* INPUT DATA
*** Begin section ***

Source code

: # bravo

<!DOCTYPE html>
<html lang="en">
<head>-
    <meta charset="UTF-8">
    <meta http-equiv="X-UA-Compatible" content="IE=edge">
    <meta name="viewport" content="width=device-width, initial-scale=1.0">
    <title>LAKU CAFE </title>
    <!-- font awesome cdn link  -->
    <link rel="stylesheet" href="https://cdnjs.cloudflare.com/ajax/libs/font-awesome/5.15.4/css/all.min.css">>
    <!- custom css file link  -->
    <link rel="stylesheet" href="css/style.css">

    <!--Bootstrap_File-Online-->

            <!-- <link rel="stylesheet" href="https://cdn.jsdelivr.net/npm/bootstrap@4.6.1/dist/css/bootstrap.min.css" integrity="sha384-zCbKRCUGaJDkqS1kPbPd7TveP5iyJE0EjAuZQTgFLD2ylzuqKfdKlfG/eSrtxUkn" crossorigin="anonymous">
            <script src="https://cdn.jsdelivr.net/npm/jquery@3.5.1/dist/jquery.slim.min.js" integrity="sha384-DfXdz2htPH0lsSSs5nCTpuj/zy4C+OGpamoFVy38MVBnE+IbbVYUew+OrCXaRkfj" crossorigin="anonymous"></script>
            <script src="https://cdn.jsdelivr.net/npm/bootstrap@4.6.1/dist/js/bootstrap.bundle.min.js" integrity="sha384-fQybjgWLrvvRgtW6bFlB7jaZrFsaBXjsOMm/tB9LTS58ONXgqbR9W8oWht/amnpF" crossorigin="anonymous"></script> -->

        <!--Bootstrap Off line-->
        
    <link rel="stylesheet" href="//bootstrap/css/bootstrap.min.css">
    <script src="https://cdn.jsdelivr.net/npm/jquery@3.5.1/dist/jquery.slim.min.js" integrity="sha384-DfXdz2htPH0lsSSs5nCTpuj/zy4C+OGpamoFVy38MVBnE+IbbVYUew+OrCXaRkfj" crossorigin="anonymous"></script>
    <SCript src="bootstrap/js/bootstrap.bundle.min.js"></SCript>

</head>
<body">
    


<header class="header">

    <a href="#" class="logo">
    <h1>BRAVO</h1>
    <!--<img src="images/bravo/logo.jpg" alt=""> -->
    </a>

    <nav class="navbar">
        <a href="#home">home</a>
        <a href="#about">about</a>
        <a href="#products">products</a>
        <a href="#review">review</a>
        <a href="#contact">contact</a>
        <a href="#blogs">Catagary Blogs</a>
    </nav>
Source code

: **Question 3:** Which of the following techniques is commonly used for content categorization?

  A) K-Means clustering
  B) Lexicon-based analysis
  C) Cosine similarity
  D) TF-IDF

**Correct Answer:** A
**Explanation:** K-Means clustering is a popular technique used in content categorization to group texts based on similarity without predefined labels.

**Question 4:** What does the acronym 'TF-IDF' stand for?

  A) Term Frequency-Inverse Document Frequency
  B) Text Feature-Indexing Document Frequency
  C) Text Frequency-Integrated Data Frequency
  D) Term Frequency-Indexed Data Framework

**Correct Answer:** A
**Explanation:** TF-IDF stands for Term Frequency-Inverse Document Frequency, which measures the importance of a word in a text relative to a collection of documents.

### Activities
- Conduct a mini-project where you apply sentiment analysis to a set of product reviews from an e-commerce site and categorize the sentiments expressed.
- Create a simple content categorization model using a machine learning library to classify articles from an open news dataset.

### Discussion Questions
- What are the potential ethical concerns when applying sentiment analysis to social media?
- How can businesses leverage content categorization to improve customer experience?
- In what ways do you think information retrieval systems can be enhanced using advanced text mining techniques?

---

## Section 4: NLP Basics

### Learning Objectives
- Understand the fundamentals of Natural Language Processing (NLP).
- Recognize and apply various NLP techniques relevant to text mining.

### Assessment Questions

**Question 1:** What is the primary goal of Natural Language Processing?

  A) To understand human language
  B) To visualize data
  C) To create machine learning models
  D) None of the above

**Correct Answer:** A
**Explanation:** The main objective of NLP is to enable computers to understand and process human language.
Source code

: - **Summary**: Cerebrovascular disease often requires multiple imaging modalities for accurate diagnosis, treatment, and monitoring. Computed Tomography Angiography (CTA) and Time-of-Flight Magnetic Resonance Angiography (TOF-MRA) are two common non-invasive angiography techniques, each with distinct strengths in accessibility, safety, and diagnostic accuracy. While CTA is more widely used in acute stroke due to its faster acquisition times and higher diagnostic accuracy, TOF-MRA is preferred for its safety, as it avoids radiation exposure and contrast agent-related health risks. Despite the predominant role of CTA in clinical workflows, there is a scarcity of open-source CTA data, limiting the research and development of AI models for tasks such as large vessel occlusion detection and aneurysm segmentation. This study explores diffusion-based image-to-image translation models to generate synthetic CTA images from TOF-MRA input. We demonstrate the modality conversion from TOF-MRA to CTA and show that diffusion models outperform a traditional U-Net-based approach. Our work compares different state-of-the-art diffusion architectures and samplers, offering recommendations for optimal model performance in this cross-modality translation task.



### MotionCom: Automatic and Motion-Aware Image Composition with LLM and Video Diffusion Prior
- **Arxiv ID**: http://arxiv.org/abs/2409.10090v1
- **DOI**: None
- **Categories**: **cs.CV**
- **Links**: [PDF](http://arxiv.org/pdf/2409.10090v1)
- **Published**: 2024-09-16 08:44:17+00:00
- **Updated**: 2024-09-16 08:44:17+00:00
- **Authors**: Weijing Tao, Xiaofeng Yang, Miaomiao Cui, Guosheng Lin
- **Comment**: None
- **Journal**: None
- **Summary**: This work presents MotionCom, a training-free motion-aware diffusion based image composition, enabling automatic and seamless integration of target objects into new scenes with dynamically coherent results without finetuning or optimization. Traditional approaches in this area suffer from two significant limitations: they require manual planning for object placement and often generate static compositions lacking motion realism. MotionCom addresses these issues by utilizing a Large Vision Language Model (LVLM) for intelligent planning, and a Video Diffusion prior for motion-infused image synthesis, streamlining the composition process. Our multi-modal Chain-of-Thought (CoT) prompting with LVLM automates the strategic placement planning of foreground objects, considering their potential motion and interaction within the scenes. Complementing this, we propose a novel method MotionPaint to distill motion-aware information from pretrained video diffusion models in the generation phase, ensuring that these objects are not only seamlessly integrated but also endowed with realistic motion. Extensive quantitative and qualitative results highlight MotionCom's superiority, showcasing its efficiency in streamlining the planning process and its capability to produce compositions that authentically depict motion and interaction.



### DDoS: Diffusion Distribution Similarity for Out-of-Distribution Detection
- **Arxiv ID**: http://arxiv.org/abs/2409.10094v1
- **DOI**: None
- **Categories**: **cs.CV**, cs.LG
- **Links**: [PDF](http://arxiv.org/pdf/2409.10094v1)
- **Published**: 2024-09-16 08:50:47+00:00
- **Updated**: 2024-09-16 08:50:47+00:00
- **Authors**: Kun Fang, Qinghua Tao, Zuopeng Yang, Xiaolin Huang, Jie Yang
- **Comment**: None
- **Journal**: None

*** End section ***

* WORK TASK
Please transcribe the listing in full. Keep each line exact.

* COMPLETED EXERCISE
Source code

: # bravo

<!DOCTYPE html>
<html lang="en">
<head>-
    <meta charset="UTF-8">
    <meta http-equiv="X-UA-Compatible" content="IE=edge">
    <meta name="viewport" content="width=device-width, initial-scale=1.0">
    <title>LAKU CAFE </title>
    <!-- font awesome cdn link  -->
    <link rel="stylesheet" href="https://cdnjs.cloudflare.com/ajax/libs/font-awesome/5.15.4/css/all.min.css">>
    <!- custom css file link  -->
    <link rel="stylesheet" href="css/style.css">

    <!--Bootstrap_File-Online-->

            <!-- <link rel="stylesheet" href="https://cdn.jsdelivr.net/npm/bootstrap@4.6.1/dist/css/bootstrap.min.css" integrity="sha384-zCbKRCUGaJDkqS1kPbPd7TveP5iyJE0EjAuZQTgFLD2ylzuqKfdKlfG/eSrtxUkn" crossorigin="anonymous">
            <script src="https://cdn.jsdelivr.net/npm/jquery@3.5.1/dist/jquery.slim.min.js" integrity="sha384-DfXdz2htPH0lsSSs5nCTpuj/zy4C+OGpamoFVy38MVBnE+IbbVYUew+OrCXaRkfj" crossorigin="anonymous"></script>
            <script src="https://cdn.jsdelivr.net/npm/bootstrap@4.6.1/dist/js/bootstrap.bundle.min.js" integrity="sha384-fQybjgWLrvvRgtW6bFlB7jaZrFsaBXjsOMm/tB9LTS58ONXgqbR9W8oWht/amnpF" crossorigin="anonymous"></script> -->

        <!--Bootstrap Off line-->
        
    <link rel="stylesheet" href="//bootstrap/css/bootstrap.min.css">
    <script src="https://cdn.jsdelivr.net/npm/jquery@3.5.1/dist/jquery.slim.min.js" integrity="sha384-DfXdz2htPH0lsSSs5nCTpuj/zy4C+OGpamoFVy38MVBnE+IbbVYUew+OrCXaRkfj" crossorigin="anonymous"></script>
    <SCript src="bootstrap/js/bootstrap.bundle.min.js"></SCript>

</head>
<body">
    


<header class="header">

    <a href="#" class="logo">
    <h1>BRAVO</h1>
    <!--<img src="images/bravo/logo.jpg" alt=""> -->
    </a>

    <nav class="navbar">
        <a href="#home">home</a>
        <a href="#about">about</a>
        <a href="#products">products</a>
        <a href="#review">review</a>
        <a href="#contact">contact</a>
        <a href="#blogs">Catagary Blogs</a>
    </nav>
Source code

: **Question 3:** Which of the following techniques is commonly used for content categorization?

  A) K-Means clustering
  B) Lexicon-based analysis
  C) Cosine similarity
  D) TF-IDF

**Correct Answer:** A
**Explanation:** K-Means clustering is a popular technique used in content categorization to group texts based on similarity without predefined labels.

**Question 4:** What does the acronym 'TF-IDF' stand for?

  A) Term Frequency-Inverse Document Frequency
  B) Text Feature-Indexing Document Frequency
  C) Text Frequency-Integrated Data Frequency
  D) Term Frequency-Indexed Data Framework

**Correct Answer:** A
**Explanation:** TF-IDF stands for Term Frequency-Inverse Document Frequency, which measures the importance of a word in a text relative to a collection of documents.

### Activities
- Conduct a mini-project where you apply sentiment analysis to a set of product reviews from an e-commerce site and categorize the sentiments expressed.
- Create a simple content categorization model using a machine learning library to classify articles from an open news dataset.

### Discussion Questions
- What are the potential ethical concerns when applying sentiment analysis to social media?
- How can businesses leverage content categorization to improve customer experience?
- In what ways do you think information retrieval systems can be enhanced using advanced text mining techniques?

---

## Section 4: NLP Basics

### Learning Objectives
- Understand the fundamentals of Natural Language Processing (NLP).
- Recognize and apply various NLP techniques relevant to text mining.

### Assessment Questions

**Question 1:** What is the primary goal of Natural Language Processing?

  A) To understand human language
  B) To visualize data
  C) To create machine learning models
  D) None of the above

**Correct Answer:** A
**Explanation:** The main objective of NLP is to enable computers to understand and process human language.
Source code

: - **Summary**: Cerebrovascular disease often requires multiple imaging modalities for accurate diagnosis, treatment, and monitoring. Computed Tomography Angiography (CTA) and Time-of-Flight Magnetic Resonance Angiography (TOF-MRA) are two common non-invasive angiography techniques, each with distinct strengths in accessibility, safety, and diagnostic accuracy. While CTA is more widely used in acute stroke due to its faster acquisition times and higher diagnostic accuracy, TOF-MRA is preferred for its safety, as it avoids radiation exposure and contrast agent-related health risks. Despite the predominant role of CTA in clinical workflows, there is a scarcity of open-source CTA data, limiting the research and development of AI models for tasks such as large vessel occlusion detection and aneurysm segmentation. This study explores diffusion-based image-to-image translation models to generate synthetic CTA images from TOF-MRA input. We demonstrate the modality conversion from TOF-MRA to CTA and show that diffusion models outperform a traditional U-Net-based approach. Our work compares different state-of-the-art diffusion architectures and samplers, offering recommendations for optimal model performance in this cross-modality translation task.



### MotionCom: Automatic and Motion-Aware Image Composition with LLM and Video Diffusion Prior
- **Arxiv ID**: http://arxiv.org/abs/2409.10090v1
- **DOI**: None
- **Categories**: **cs.CV**
- **Links**: [PDF](http://arxiv.org/pdf/2409.10090v1)
- **Published**: 2024-09-16 08:44:17+00:00
- **Updated**: 2024-09-16 08:44:17+00:00
- **Authors**: Weijing Tao, Xiaofeng Yang, Miaomiao Cui, Guosheng Lin
- **Comment**: None
- **Journal**: None
- **Summary**: This work presents MotionCom, a training-free motion-aware diffusion based image composition, enabling automatic and seamless integration of target objects into new scenes with dynamically coherent results without finetuning or optimization. Traditional approaches in this area suffer from two significant limitations: they require manual planning for object placement and often generate static compositions lacking motion realism. MotionCom addresses these issues by utilizing a Large Vision Language Model (LVLM) for intelligent planning, and a Video Diffusion prior for motion-infused image synthesis, streamlining the composition process. Our multi-modal Chain-of-Thought (CoT) prompting with LVLM automates the strategic placement planning of foreground objects, considering their potential motion and interaction within the scenes. Complementing this, we propose a novel method MotionPaint to distill motion-aware information from pretrained video diffusion models in the generation phase, ensuring that these objects are not only seamlessly integrated but also endowed with realistic motion. Extensive quantitative and qualitative results highlight MotionCom's superiority, showcasing its efficiency in streamlining the planning process and its capability to produce compositions that authentically depict motion and interaction.



### DDoS: Diffusion Distribution Similarity for Out-of-Distribution Detection
- **Arxiv ID**: http://arxiv.org/abs/2409.10094v1
- **DOI**: None
- **Categories**: **cs.CV**, cs.LG
- **Links**: [PDF](http://arxiv.org/pdf/2409.10094v1)
- **Published**: 2024-09-16 08:50:47+00:00
- **Updated**: 2024-09-16 08:50:47+00:00
- **Authors**: Kun Fang, Qinghua Tao, Zuopeng Yang, Xiaolin Huang, Jie Yang
- **Comment**: None
- **Journal**: None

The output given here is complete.